Furthermore, one may be also interested in finding those monotonically changed genes as the disease progresses, which may be regarded as a special case of the feature selection for longitudinal data. The word “monotonic” means descending or ascending change patterns across time or stages/grades. To the best of our knowledge, no pathway-based algorithms have been proposed to tackle this specific topic. Therefore, more investigation is warranted to explore if a pathway-guided method is superior to a conventional method such as [75] in selecting monotonic genes. In summary, pathway-guided gene selection may play more roles on identifying potential biomarkers for longitudinal omics data.

6. Conclusions

In this article, we present a review on pathway-based feature selection algorithms. First, based on to what a feature corresponds, pathway-based feature selection methods are classified into three categories, pathway-level selection methods, bilevel selection methods, and pathway-guided gene selection methods. By focusing on the selection of individual genes where pathway information is incorporated as a prior to guide feature selection, pathway-guided gene selection methods were reviewed and discussed in detail. Additionally, given the importance of penalization in the process of feature selection, the commonly used penalty functions in a pathway-guided gene selection method were reviewed. Last, we point out one potential research area in which pathway-guided gene selection deserves more attention, namely, longitudinal gene expression data analysis.

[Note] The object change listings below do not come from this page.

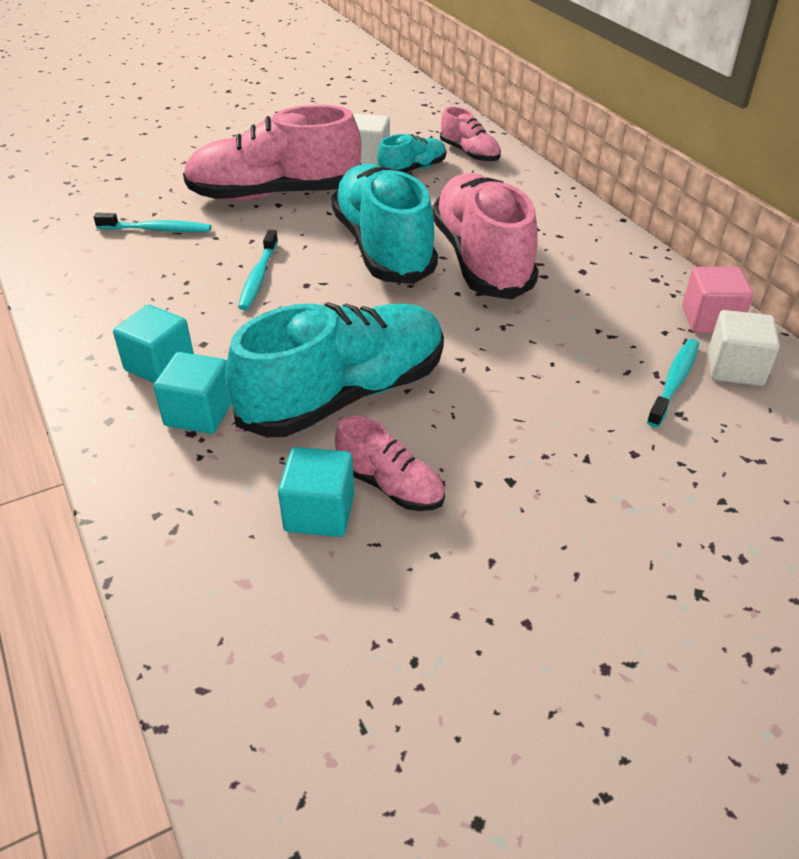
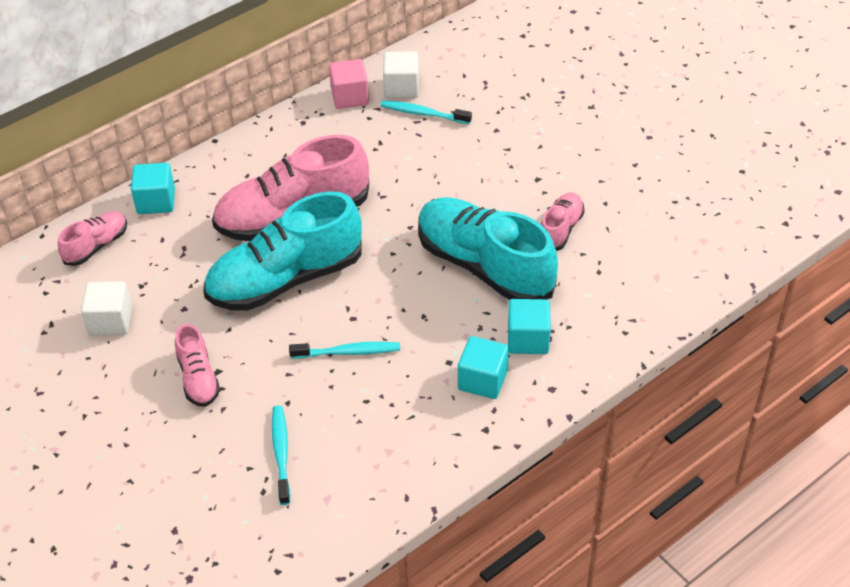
camera: 100 degrees left, 5 degrees up
pink shoe [183,105,361,201] -> pink shoe [175,324,220,407], size x0.49
turquoise cube [278,447,354,537] -> turquoise cube moved to [131,163,175,214]
turquoise shoe [377,134,446,173] -> none

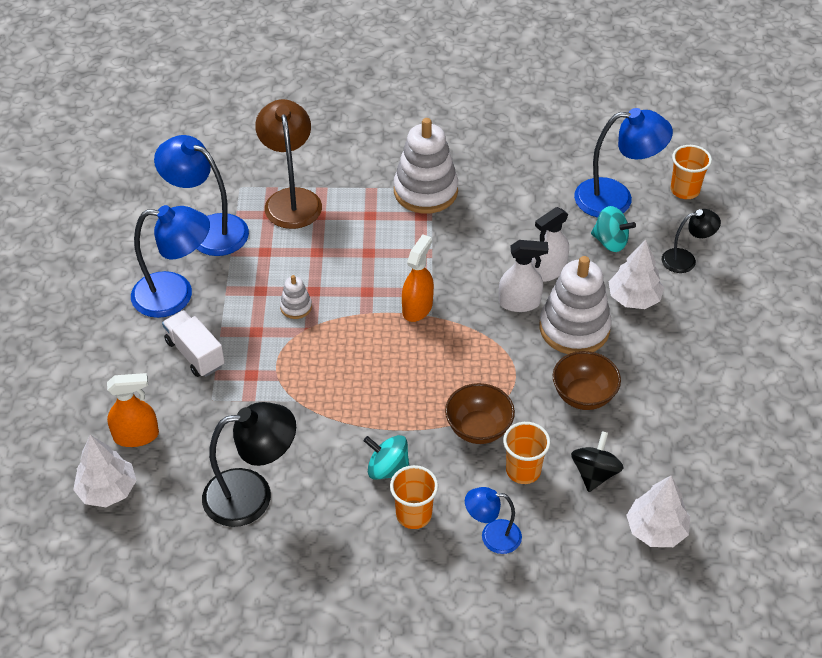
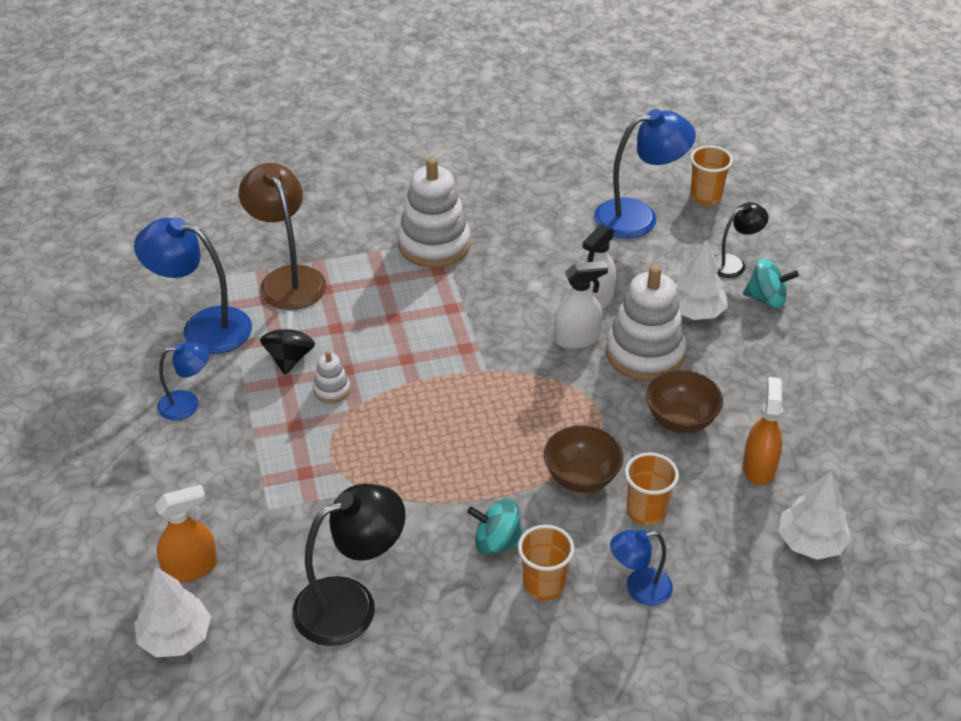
camera: 15 degrees left, 5 degrees down
blue lamp [131,205,210,318] -> blue lamp [157,342,209,421], size x0.57
white truck [162,310,225,377] -> none
orange spray bottle [402,234,434,322] -> orange spray bottle moved to [743,377,783,485]
black spinning top [571,431,623,492] -> black spinning top moved to [260,311,315,375]
turquoise spinning top [591,206,636,252] -> turquoise spinning top moved to [743,259,799,308]

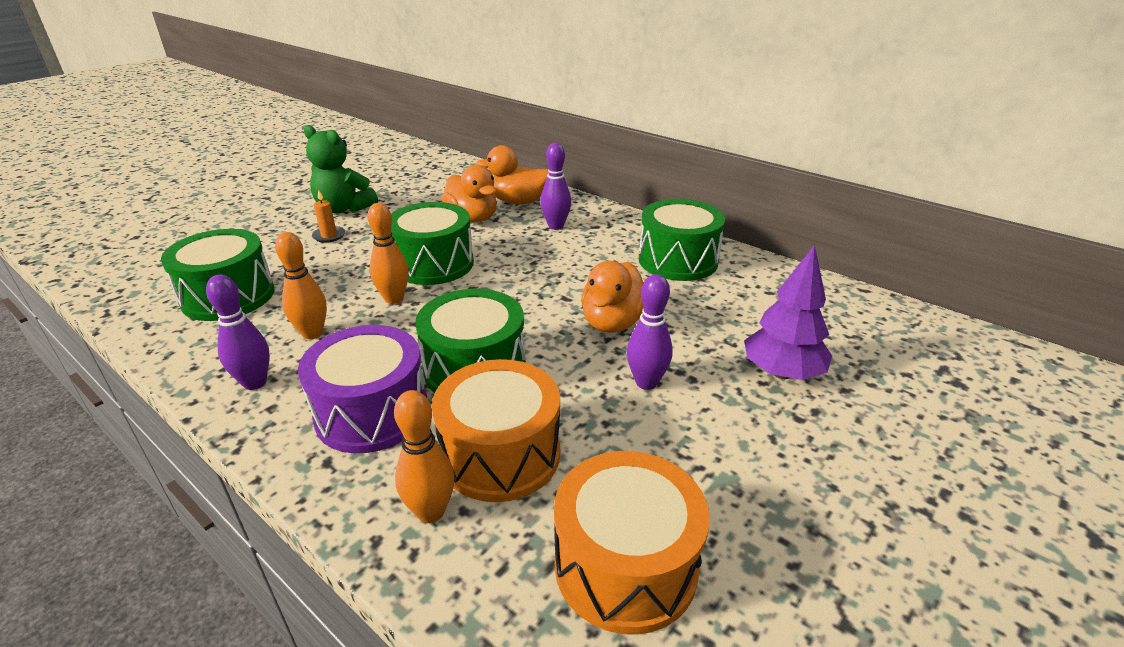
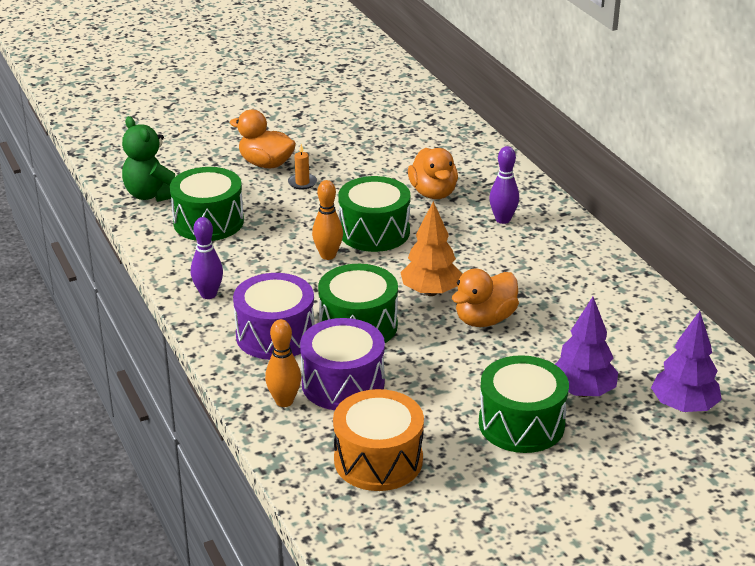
camera: 25 degrees right, 0 degrees up
orange bowling pin [275,232,327,339] -> none
green teddy bear [304,125,378,214] -> green teddy bear moved to [122,116,175,202]
orange drum [432,359,560,502] -> purple drum [300,318,385,410]
orange duck [476,145,549,204] -> orange duck moved to [229,110,296,169]
purple bowling pin [627,274,673,390] -> none
green drum [639,199,725,281] -> green drum moved to [479,355,569,453]
none -> orange tree [400,201,462,296]
none -> purple tree [651,311,722,412]

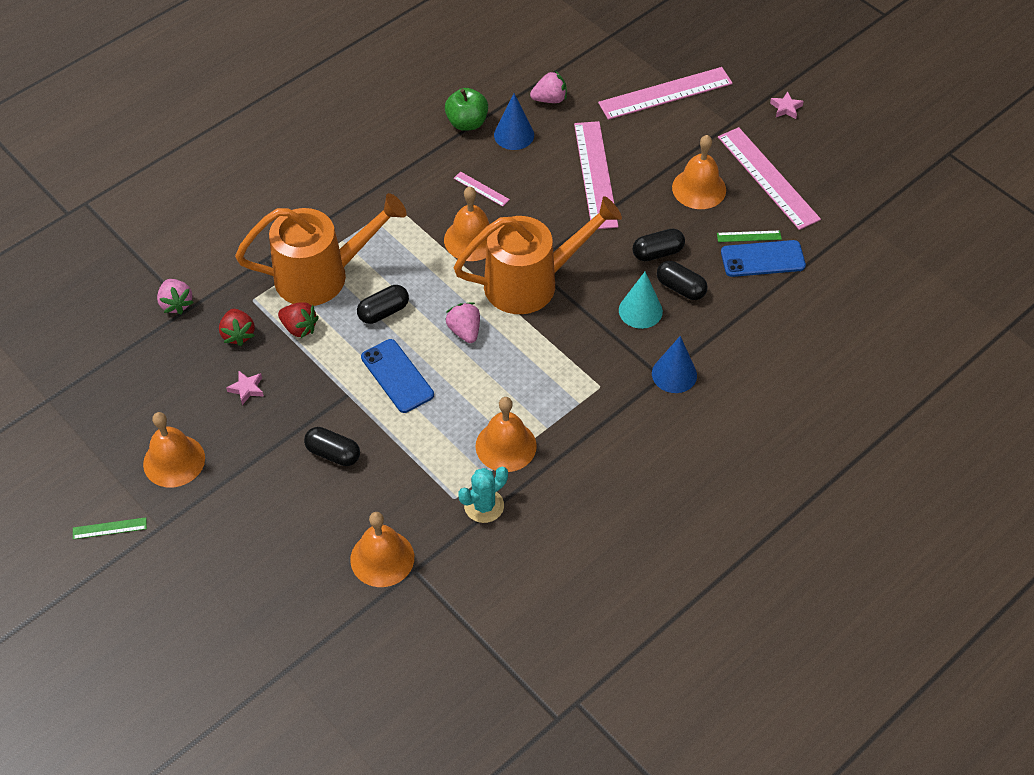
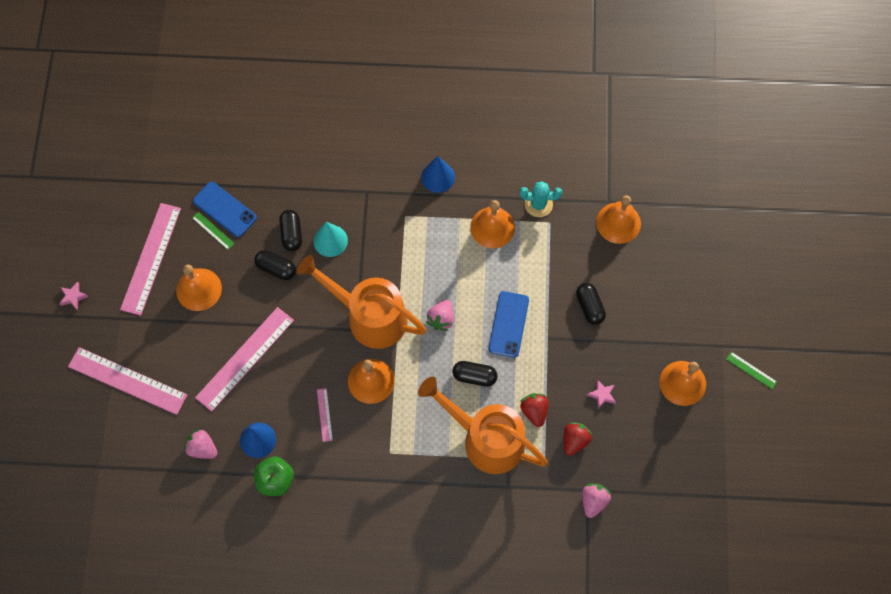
camera: 135 degrees left, 15 degrees up
blue cone [652,336,697,393] -> blue cone moved to [421,156,455,193]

We believe this review provides valuable insights for computational biologists/biostatisticians and stimulates them to develop more elegant pathway-guided gene selection algorithms. The development and wide application of such algorithms to reveal underlying pattern, elucidate the etiology and progression of complex diseases, and guide more “personalized” treatment strategies will contribute substantially to make biology more computable.

Conflicts of Interest

No conflicts of interest have been declared.

Authors’ Contributions

Suyan Tian and Chi Wang designed the study. Suyan Tian, Chi Wang, and Bing Wang wrote the paper. Suyan Tian and Chi Wang participated in the critical reviewing of the manuscript. All authors reviewed and approved the final manuscript.

Acknowledgments

This study was supported by a fund (no. 31401123) from the Natural Science Foundation of China.